As cerimônias acontecem no dia 16 de março, no Rio de Janeiro, e no dia 23, em São Paulo. Duas praças, dois públicos exigentes e um júri especializado que avalia texto, performance, direção, espetáculo e especial. Nada de voto de amigo. Aqui o riso passa por triagem.
Este ano, o palco também vira altar de reverência. Em São Paulo, a homenageada é Fafy Siqueira, figura que atravessou gerações fazendo escola no humor.
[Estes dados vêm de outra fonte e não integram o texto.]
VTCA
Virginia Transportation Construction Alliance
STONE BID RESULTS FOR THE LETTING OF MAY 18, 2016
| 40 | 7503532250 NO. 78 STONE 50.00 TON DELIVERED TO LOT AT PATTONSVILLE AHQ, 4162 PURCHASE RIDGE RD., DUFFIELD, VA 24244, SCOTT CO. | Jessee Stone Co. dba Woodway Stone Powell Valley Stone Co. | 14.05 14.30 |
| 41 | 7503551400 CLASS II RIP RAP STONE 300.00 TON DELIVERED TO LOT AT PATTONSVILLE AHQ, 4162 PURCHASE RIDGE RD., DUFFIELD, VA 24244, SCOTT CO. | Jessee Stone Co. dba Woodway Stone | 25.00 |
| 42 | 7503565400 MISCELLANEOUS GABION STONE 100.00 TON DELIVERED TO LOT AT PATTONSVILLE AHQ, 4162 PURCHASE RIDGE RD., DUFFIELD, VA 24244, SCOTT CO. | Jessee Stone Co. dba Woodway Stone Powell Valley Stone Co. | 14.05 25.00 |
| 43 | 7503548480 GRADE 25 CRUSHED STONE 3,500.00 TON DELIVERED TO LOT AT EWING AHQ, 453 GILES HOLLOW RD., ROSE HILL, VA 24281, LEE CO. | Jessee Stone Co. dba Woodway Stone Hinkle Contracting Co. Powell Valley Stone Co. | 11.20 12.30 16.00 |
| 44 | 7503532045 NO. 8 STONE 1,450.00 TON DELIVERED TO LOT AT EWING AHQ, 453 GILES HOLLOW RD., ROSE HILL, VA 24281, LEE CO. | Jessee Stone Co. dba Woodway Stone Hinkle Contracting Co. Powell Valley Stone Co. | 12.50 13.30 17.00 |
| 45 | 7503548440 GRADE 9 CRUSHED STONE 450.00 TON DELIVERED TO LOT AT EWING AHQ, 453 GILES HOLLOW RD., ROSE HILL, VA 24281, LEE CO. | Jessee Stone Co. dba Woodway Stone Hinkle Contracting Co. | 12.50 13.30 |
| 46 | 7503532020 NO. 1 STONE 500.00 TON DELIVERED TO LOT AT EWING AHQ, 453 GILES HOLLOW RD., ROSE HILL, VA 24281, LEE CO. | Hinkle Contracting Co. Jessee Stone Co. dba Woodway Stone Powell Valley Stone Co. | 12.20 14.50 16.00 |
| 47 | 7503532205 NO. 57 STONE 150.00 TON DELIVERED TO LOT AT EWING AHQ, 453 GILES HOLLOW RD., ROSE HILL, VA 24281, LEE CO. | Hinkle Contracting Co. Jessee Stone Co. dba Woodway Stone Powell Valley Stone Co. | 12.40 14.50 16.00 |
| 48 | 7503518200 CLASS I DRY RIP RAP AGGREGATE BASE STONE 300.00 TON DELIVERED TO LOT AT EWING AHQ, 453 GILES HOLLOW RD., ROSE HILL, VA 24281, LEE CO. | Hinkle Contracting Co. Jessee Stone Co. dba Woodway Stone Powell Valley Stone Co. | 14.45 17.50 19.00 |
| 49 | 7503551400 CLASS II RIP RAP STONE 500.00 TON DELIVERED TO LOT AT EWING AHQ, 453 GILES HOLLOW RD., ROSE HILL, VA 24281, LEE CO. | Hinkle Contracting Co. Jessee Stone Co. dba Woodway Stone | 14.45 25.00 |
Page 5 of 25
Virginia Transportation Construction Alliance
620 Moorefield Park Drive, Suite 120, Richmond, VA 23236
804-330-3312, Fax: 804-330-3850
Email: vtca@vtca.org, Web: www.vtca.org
No Rio, o tributo vai para Marco Nanini, dono de um currículo que dispensa legenda e de um timing que ainda deixa muito jovem comendo poeira.
Porchat, que não costuma economizar sinceridade, resume o espírito da coisa lembrando que cresceu vendo esses dois moldarem o humor nacional. Ele aprendeu rindo, imitando, estudando. Hoje entrega o troféu com aquele sorriso de quem sabe exatamente o peso do nome que chama ao palco.
A lista de indicados vem parruda e sem piedade. Tem Marcelo Médici, Gregório Duvivier, Heloísa Périssé, Jarbas Homem de Mello, Lindsay Paulino, Luciana Paes e uma turma que faz o teatro rir mesmo quando o mundo anda meio sem graça. Textos afiados, performances que seguram plateia e direções que sabem a hora de acelerar e a hora de deixar o silêncio constranger.
No fim das contas, o Prêmio do Humor segue fazendo o que promete. Juntar talento, vaidade, aplauso e aquele leve pânico de quem sabe que está sendo observado. Porque no teatro, meu bem, todo mundo ri. Mas nem todo mundo leva o troféu pra casa.